[Records for this task Boundary: Start]

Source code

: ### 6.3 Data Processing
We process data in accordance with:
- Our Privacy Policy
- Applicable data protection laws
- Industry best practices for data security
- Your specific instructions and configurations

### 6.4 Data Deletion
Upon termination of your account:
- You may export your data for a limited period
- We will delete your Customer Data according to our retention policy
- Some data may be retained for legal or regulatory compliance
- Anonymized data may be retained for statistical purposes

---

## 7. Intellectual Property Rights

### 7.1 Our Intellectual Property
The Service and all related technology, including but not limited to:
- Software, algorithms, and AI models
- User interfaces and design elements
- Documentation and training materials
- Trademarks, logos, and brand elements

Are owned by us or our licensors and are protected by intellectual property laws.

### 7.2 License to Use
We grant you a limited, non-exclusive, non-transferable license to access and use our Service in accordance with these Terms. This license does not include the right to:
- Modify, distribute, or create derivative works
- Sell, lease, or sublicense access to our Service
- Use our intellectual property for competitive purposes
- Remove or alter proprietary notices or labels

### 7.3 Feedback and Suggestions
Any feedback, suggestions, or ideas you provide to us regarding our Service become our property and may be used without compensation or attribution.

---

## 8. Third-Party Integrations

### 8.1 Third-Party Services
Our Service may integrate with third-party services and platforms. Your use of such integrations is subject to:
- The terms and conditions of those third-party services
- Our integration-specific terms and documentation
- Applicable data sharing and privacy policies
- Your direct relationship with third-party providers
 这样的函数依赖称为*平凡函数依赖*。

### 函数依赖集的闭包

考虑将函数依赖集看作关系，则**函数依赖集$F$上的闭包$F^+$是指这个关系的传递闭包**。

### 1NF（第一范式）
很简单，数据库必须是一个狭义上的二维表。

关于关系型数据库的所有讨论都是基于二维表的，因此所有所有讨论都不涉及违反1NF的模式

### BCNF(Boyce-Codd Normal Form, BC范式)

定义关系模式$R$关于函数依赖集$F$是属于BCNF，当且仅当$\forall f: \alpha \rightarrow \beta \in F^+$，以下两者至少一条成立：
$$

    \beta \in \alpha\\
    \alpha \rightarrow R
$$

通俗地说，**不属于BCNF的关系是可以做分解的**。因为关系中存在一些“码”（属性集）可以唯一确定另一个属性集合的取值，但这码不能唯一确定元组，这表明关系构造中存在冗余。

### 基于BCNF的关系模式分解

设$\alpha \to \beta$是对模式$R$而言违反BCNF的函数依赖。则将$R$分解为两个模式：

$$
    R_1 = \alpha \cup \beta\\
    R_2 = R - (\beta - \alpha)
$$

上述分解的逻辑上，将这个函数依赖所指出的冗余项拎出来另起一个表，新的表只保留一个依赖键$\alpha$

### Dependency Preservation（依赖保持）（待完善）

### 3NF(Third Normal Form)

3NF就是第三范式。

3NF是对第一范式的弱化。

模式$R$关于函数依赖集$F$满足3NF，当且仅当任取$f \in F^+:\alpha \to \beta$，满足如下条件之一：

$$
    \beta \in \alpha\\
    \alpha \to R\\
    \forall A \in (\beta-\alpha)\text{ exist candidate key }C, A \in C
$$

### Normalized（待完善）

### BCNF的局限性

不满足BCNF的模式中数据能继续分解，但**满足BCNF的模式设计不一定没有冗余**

[Records for this task Boundary: End]

• [What to work on]
Put each non-blank line of the records above into a Markdown table with two columns, Row and Line, numbering the rows in order.

• [Expected answer]
| Row | Line |
|---|---|
| 1 | Source code |
| 2 | : ### 6.3 Data Processing |
| 3 | We process data in accordance with: |
| 4 | - Our Privacy Policy |
| 5 | - Applicable data protection laws |
| 6 | - Industry best practices for data security |
| 7 | - Your specific instructions and configurations |
| 8 | ### 6.4 Data Deletion |
| 9 | Upon termination of your account: |
| 10 | - You may export your data for a limited period |
| 11 | - We will delete your Customer Data according to our retention policy |
| 12 | - Some data may be retained for legal or regulatory compliance |
| 13 | - Anonymized data may be retained for statistical purposes |
| 14 | --- |
| 15 | ## 7. Intellectual Property Rights |
| 16 | ### 7.1 Our Intellectual Property |
| 17 | The Service and all related technology, including but not limited to: |
| 18 | - Software, algorithms, and AI models |
| 19 | - User interfaces and design elements |
| 20 | - Documentation and training materials |
| 21 | - Trademarks, logos, and brand elements |
| 22 | Are owned by us or our licensors and are protected by intellectual property laws. |
| 23 | ### 7.2 License to Use |
| 24 | We grant you a limited, non-exclusive, non-transferable license to access and use our Service in accordance with these Terms. This license does not include the right to: |
| 25 | - Modify, distribute, or create derivative works |
| 26 | - Sell, lease, or sublicense access to our Service |
| 27 | - Use our intellectual property for competitive purposes |
| 28 | - Remove or alter proprietary notices or labels |
| 29 | ### 7.3 Feedback and Suggestions |
| 30 | Any feedback, suggestions, or ideas you provide to us regarding our Service become our property and may be used without compensation or attribution. |
| 31 | --- |
| 32 | ## 8. Third-Party Integrations |
| 33 | ### 8.1 Third-Party Services |
| 34 | Our Service may integrate with third-party services and platforms. Your use of such integrations is subject to: |
| 35 | - The terms and conditions of those third-party services |
| 36 | - Our integration-specific terms and documentation |
| 37 | - Applicable data sharing and privacy policies |
| 38 | - Your direct relationship with third-party providers |
| 39 |  这样的函数依赖称为*平凡函数依赖*。 |
| 40 | ### 函数依赖集的闭包 |
| 41 | 考虑将函数依赖集看作关系，则**函数依赖集$F$上的闭包$F^+$是指这个关系的传递闭包**。 |
| 42 | ### 1NF（第一范式） |
| 43 | 很简单，数据库必须是一个狭义上的二维表。 |
| 44 | 关于关系型数据库的所有讨论都是基于二维表的，因此所有所有讨论都不涉及违反1NF的模式 |
| 45 | ### BCNF(Boyce-Codd Normal Form, BC范式) |
| 46 | 定义关系模式$R$关于函数依赖集$F$是属于BCNF，当且仅当$\forall f: \alpha \rightarrow \beta \in F^+$，以下两者至少一条成立： |
| 47 | $$ |
| 48 |     \beta \in \alpha\\ |
| 49 |     \alpha \rightarrow R |
| 50 | $$ |
| 51 | 通俗地说，**不属于BCNF的关系是可以做分解的**。因为关系中存在一些“码”（属性集）可以唯一确定另一个属性集合的取值，但这码不能唯一确定元组，这表明关系构造中存在冗余。 |
| 52 | ### 基于BCNF的关系模式分解 |
| 53 | 设$\alpha \to \beta$是对模式$R$而言违反BCNF的函数依赖。则将$R$分解为两个模式： |
| 54 | $$ |
| 55 |     R_1 = \alpha \cup \beta\\ |
| 56 |     R_2 = R - (\beta - \alpha) |
| 57 | $$ |
| 58 | 上述分解的逻辑上，将这个函数依赖所指出的冗余项拎出来另起一个表，新的表只保留一个依赖键$\alpha$ |
| 59 | ### Dependency Preservation（依赖保持）（待完善） |
| 60 | ### 3NF(Third Normal Form) |
| 61 | 3NF就是第三范式。 |
| 62 | 3NF是对第一范式的弱化。 |
| 63 | 模式$R$关于函数依赖集$F$满足3NF，当且仅当任取$f \in F^+:\alpha \to \beta$，满足如下条件之一： |
| 64 | $$ |
| 65 |     \beta \in \alpha\\ |
| 66 |     \alpha \to R\\ |
| 67 |     \forall A \in (\beta-\alpha)\text{ exist candidate key }C, A \in C |
| 68 | $$ |
| 69 | ### Normalized（待完善） |
| 70 | ### BCNF的局限性 |
| 71 | 不满足BCNF的模式中数据能继续分解，但**满足BCNF的模式设计不一定没有冗余** |